Although NAV finance has existed for over a decade, recent years have seen it move from a niche tool to a mainstream capital solution. In this environment of lengthening fund durations, record-high holding periods, and increasing complexity across geographies and strategies, NAV finance is enabling private equity firms to navigate liquidity needs, expand operations, and improve fund performance — all without diluting equity.
A Financing Tool for the Modern PE Firm
NAV finance, at its core, is capital provided against the value of a portfolio’s underlying assets. Unlike subscription lines used at the beginning of a fund’s life, NAV finance is deployed after investor capital has been drawn and the fund holds mature, operating assets.
Depending on the level of diversification and the goals of the borrower, financing structures can range from conservative NAV-based loans to more flexible preferred equity arrangements. At Turning Point Capital, both models are offered — providing firms with optionality based on risk appetite and capital needs.
Use Cases: From Liquidity to Leadership
NAV finance is proving useful across a growing range of scenarios. One of the most strategic is funding new investments before a follow-on fund is raised. If dealflow accelerates but capital is constrained, NAV-backed credit can bridge the gap.
It’s also being used for internal transitions. For example, if a GP seeks to realign its shareholder base — supporting succession plans or partner exits — NAV finance can offer a non-dilutive capital source.
“NAV structures allow for far more strategic flexibility than equity raises,” says Olympia Shabangu, Director Capital Markets at Amicorp Capital (DIFC) Ltd. “For GPs looking to expand into new geographies or build out differentiated strategies, this is a compelling and scalable solution.”
Shabangu, who specialises in structured finance and capital markets solutions, has seen a notable uptick in NAV usage among both mid-market and large-cap sponsors.
Who’s Using It — and Why
NAV finance has found its strongest adoption among US and European buyout funds, particularly at the top of the market. In 2021, 80% of Turning Point Capital’s deals were with the top 100 GPs globally — including multiple top-10 managers. These firms often have dedicated capital markets teams exploring non-traditional funding sources, and they appreciate the non-dilutive benefits of NAV structures.

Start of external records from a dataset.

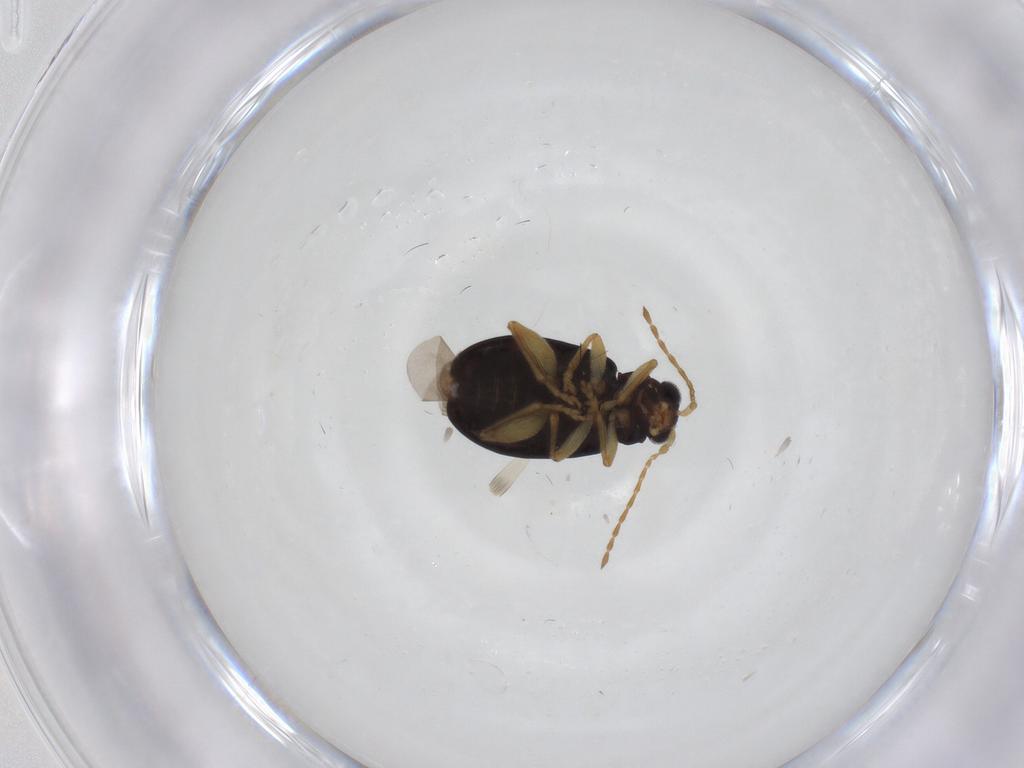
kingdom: Animalia
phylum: Arthropoda
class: Insecta
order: Coleoptera
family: Chrysomelidae
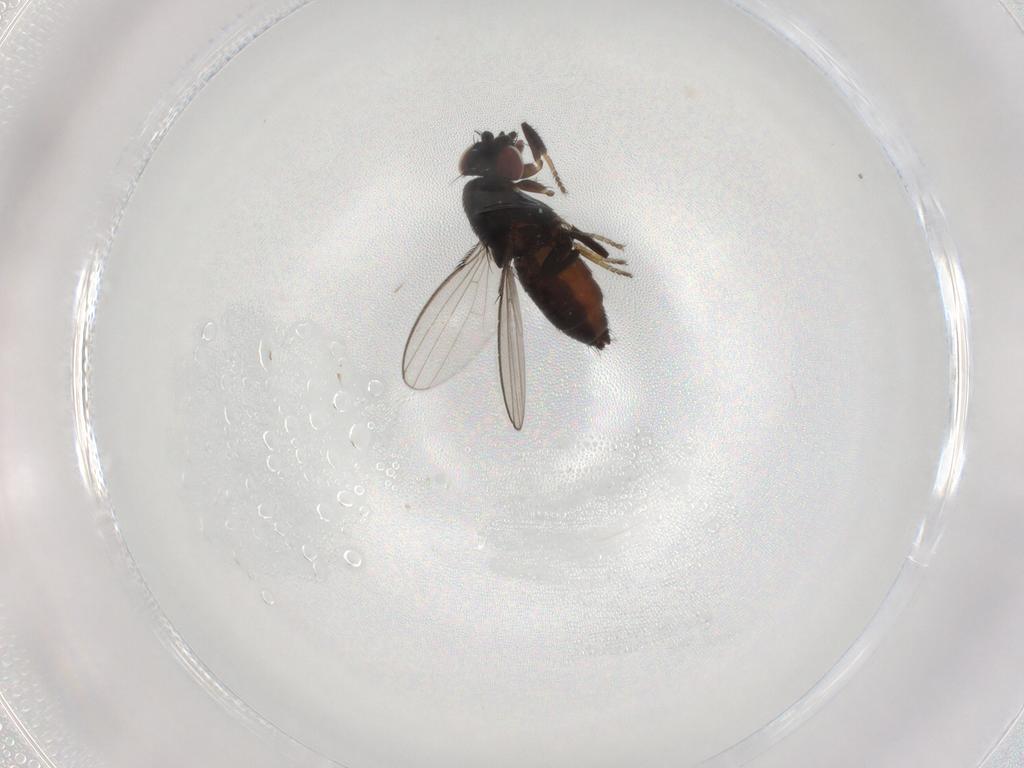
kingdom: Animalia
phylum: Arthropoda
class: Insecta
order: Diptera
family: Milichiidae
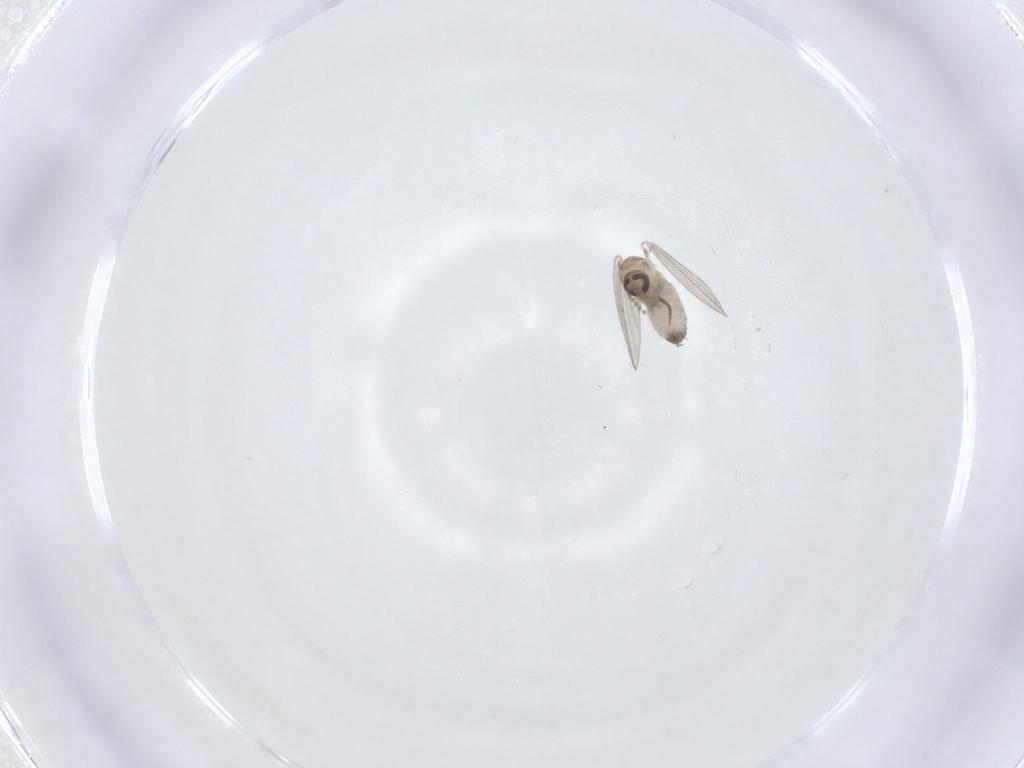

That said, interest is growing among mid-market funds and sector specialists. Growth equity and infrastructure managers, with their longer-duration strategies, are especially well-suited to NAV solutions. The ability to monetise part of a mature portfolio without exiting is proving increasingly attractive.
Competition, Convergence, and the Future
While the NAV finance space is not yet crowded, it’s attracting attention. Low-LTV lending is seeing more entrants, though fewer players operate in the 10–25% LTV space, where pricing and structure are more complex. Preferred equity — a more flexible alternative — is also seeing new interest from secondaries and credit funds looking to expand their offerings.
Still, few are pure-play NAV providers with the scale and history of Turning Point Capital.
Looking ahead, NAV finance is likely to become as ubiquitous as subscription credit lines. Once funds exhaust traditional commitments, NAV structures offer a logical and powerful next step. And as performance dispersion widens between top-quartile funds and the rest, access to NAV finance may become another competitive differentiator.
From Alternative to Essential
NAV finance is no longer an outlier tool — it’s becoming a mainstream pillar of private equity capital strategy. In an increasingly complex, competitive, and capital-intensive environment, managers who leverage NAV solutions are finding new pathways to liquidity, growth, and outperformance.
And for investors, that means better-managed cashflows, stronger IRRs, and greater confidence in the long-term trajectory of their capital.